-- start --
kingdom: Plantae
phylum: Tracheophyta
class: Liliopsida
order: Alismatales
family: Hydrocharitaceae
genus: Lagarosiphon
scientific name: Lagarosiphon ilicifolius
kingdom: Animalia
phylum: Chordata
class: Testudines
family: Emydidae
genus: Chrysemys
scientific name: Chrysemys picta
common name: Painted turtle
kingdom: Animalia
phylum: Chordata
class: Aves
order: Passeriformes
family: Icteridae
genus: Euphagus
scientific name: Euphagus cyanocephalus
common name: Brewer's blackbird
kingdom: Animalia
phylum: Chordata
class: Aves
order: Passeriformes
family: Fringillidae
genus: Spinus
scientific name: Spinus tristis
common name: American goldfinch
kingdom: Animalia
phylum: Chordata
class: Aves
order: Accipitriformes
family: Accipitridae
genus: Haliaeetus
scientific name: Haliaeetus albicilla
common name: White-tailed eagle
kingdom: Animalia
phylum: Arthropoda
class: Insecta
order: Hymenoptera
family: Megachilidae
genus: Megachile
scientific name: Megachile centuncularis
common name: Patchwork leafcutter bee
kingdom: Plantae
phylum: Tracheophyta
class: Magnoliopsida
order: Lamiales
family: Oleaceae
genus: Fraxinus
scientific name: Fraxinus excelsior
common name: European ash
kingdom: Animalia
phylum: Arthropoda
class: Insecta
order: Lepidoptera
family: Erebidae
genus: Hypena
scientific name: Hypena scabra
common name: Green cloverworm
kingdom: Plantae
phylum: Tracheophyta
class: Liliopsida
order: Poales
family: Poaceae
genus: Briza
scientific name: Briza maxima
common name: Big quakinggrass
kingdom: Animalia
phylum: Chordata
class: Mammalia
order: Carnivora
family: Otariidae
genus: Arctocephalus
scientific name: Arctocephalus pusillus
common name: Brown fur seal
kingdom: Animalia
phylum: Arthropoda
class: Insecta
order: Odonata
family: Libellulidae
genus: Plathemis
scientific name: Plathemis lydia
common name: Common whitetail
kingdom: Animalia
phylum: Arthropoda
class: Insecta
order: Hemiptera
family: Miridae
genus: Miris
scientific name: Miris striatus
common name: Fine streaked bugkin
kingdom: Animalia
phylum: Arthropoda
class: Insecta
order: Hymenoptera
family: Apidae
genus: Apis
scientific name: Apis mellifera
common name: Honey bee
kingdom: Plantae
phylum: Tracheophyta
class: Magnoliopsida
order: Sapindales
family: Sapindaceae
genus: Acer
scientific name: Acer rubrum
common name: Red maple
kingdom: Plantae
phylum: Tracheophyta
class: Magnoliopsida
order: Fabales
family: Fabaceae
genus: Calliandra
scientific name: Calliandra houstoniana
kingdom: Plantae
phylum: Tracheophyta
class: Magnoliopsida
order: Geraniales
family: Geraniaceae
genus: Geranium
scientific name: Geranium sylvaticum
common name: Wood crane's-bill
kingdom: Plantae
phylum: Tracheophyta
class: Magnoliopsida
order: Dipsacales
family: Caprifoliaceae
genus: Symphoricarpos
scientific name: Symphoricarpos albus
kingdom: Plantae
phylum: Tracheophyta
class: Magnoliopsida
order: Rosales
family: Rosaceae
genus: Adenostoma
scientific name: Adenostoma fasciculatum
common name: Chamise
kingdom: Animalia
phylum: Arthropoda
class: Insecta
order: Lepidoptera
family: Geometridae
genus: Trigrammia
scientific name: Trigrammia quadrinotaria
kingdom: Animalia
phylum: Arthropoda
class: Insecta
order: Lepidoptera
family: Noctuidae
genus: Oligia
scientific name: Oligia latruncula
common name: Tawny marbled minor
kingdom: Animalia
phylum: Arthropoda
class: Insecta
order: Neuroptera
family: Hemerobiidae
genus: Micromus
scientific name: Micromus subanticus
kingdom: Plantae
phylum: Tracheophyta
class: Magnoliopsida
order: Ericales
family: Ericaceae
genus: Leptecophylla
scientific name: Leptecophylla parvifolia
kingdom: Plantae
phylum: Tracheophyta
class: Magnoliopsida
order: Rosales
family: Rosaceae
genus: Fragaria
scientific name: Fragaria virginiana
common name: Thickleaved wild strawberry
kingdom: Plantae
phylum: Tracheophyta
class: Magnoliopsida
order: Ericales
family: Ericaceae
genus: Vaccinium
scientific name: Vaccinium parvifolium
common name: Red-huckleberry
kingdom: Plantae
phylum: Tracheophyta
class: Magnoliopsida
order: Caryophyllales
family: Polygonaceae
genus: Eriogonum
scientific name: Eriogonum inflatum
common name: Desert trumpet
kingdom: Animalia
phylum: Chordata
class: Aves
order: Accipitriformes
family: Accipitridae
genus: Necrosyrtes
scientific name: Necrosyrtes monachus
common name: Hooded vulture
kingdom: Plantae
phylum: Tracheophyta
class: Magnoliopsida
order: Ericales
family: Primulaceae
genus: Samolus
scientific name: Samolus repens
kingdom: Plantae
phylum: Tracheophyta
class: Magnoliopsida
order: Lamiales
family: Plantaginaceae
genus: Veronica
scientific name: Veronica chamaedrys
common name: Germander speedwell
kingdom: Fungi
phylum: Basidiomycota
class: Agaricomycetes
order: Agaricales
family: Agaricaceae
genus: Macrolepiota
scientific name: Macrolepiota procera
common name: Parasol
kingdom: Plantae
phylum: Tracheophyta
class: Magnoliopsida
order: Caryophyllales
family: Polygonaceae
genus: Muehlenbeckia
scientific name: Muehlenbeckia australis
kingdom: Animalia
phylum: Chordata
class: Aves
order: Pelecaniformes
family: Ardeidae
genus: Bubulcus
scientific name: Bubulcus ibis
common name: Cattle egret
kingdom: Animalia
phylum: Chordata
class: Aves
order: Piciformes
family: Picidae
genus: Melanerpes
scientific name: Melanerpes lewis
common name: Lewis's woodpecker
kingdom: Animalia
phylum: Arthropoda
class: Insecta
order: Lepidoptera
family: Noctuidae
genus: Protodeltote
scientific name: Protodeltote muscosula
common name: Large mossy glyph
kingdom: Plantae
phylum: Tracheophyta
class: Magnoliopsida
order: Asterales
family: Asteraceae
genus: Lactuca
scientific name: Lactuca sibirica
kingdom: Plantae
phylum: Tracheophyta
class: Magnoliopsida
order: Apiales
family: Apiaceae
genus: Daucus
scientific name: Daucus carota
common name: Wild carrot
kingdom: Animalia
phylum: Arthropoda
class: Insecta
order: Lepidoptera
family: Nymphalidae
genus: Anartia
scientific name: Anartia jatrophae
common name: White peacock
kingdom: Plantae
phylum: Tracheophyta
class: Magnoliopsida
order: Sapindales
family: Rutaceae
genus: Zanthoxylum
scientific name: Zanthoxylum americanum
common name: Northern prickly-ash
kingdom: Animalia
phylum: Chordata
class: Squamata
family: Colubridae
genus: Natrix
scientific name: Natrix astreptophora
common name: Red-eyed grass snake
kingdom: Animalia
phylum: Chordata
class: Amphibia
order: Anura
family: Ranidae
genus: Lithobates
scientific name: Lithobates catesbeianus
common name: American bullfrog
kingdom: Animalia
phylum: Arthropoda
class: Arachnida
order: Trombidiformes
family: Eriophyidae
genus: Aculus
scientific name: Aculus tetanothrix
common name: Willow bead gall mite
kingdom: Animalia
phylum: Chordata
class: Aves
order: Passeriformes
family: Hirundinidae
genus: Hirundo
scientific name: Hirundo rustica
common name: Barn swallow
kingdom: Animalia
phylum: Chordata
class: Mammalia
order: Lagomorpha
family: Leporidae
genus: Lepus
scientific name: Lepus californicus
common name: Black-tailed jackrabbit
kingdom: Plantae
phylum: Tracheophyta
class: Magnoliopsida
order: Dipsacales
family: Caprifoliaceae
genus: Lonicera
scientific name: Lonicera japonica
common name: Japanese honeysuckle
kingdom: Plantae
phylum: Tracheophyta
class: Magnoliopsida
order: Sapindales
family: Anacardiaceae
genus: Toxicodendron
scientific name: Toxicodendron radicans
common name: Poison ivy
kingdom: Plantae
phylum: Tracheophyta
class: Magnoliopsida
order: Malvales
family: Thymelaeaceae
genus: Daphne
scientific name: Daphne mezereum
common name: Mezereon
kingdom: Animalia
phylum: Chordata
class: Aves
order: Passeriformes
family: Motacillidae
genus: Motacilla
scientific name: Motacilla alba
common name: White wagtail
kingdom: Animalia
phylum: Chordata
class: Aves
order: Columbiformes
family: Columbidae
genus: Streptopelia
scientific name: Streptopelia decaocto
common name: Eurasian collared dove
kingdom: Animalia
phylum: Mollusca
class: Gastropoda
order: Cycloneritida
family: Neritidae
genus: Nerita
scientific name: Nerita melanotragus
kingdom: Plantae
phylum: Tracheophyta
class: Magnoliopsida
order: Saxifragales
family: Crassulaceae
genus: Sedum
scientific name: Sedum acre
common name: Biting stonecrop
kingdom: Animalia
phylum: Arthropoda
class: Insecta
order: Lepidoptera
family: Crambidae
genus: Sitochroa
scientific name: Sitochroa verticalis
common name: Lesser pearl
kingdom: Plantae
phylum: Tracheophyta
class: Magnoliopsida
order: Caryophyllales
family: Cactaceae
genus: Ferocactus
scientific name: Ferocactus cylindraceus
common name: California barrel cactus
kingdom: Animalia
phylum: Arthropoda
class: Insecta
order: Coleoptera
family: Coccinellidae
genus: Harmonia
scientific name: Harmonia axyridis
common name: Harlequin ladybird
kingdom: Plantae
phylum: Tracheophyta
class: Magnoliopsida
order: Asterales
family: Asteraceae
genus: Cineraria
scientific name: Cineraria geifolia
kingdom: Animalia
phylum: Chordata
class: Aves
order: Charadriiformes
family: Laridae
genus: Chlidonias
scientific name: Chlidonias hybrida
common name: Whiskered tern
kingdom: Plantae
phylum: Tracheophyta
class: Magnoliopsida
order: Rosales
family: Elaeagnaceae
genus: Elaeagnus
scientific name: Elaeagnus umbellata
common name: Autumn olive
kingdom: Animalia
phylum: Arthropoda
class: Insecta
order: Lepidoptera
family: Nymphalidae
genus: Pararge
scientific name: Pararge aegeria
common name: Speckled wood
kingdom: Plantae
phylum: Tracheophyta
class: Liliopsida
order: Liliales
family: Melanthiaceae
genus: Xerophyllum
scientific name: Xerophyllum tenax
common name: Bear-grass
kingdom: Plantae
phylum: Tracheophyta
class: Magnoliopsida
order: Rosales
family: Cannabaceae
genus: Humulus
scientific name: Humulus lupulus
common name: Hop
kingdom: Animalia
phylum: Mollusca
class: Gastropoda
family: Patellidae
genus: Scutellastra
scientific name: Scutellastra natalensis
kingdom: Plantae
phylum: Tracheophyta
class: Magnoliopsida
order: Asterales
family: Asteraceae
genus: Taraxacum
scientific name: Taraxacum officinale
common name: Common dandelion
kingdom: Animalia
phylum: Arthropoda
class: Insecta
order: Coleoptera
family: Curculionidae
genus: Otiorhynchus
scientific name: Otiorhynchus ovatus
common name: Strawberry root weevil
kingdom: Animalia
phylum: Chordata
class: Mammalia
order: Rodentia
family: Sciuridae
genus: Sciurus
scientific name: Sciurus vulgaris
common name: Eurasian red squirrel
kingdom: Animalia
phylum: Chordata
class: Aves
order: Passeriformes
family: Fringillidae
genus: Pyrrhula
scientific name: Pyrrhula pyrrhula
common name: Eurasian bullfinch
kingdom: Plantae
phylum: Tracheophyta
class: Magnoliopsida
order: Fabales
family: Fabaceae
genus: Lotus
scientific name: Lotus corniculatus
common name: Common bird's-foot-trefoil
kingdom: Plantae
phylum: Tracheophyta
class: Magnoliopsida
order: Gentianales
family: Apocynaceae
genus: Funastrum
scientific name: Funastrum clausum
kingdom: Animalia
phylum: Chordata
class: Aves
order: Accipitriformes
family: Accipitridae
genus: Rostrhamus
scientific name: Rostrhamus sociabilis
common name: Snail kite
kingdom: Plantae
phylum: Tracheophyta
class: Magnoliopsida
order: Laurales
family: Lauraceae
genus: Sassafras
-- end --
Requirement: Give the material above as a JSON list of strings, starting with the line containing "genus: Spinus" and going on through the line containing "genus: Arctocephalus". Use one string per line and leave out blank lines.

Written reply:
[
  "genus: Spinus",
  "scientific name: Spinus tristis",
  "common name: American goldfinch",
  "kingdom: Animalia",
  "phylum: Chordata",
  "class: Aves",
  "order: Accipitriformes",
  "family: Accipitridae",
  "genus: Haliaeetus",
  "scientific name: Haliaeetus albicilla",
  "common name: White-tailed eagle",
  "kingdom: Animalia",
  "phylum: Arthropoda",
  "class: Insecta",
  "order: Hymenoptera",
  "family: Megachilidae",
  "genus: Megachile",
  "scientific name: Megachile centuncularis",
  "common name: Patchwork leafcutter bee",
  "kingdom: Plantae",
  "phylum: Tracheophyta",
  "class: Magnoliopsida",
  "order: Lamiales",
  "family: Oleaceae",
  "genus: Fraxinus",
  "scientific name: Fraxinus excelsior",
  "common name: European ash",
  "kingdom: Animalia",
  "phylum: Arthropoda",
  "class: Insecta",
  "order: Lepidoptera",
  "family: Erebidae",
  "genus: Hypena",
  "scientific name: Hypena scabra",
  "common name: Green cloverworm",
  "kingdom: Plantae",
  "phylum: Tracheophyta",
  "class: Liliopsida",
  "order: Poales",
  "family: Poaceae",
  "genus: Briza",
  "scientific name: Briza maxima",
  "common name: Big quakinggrass",
  "kingdom: Animalia",
  "phylum: Chordata",
  "class: Mammalia",
  "order: Carnivora",
  "family: Otariidae",
  "genus: Arctocephalus"
]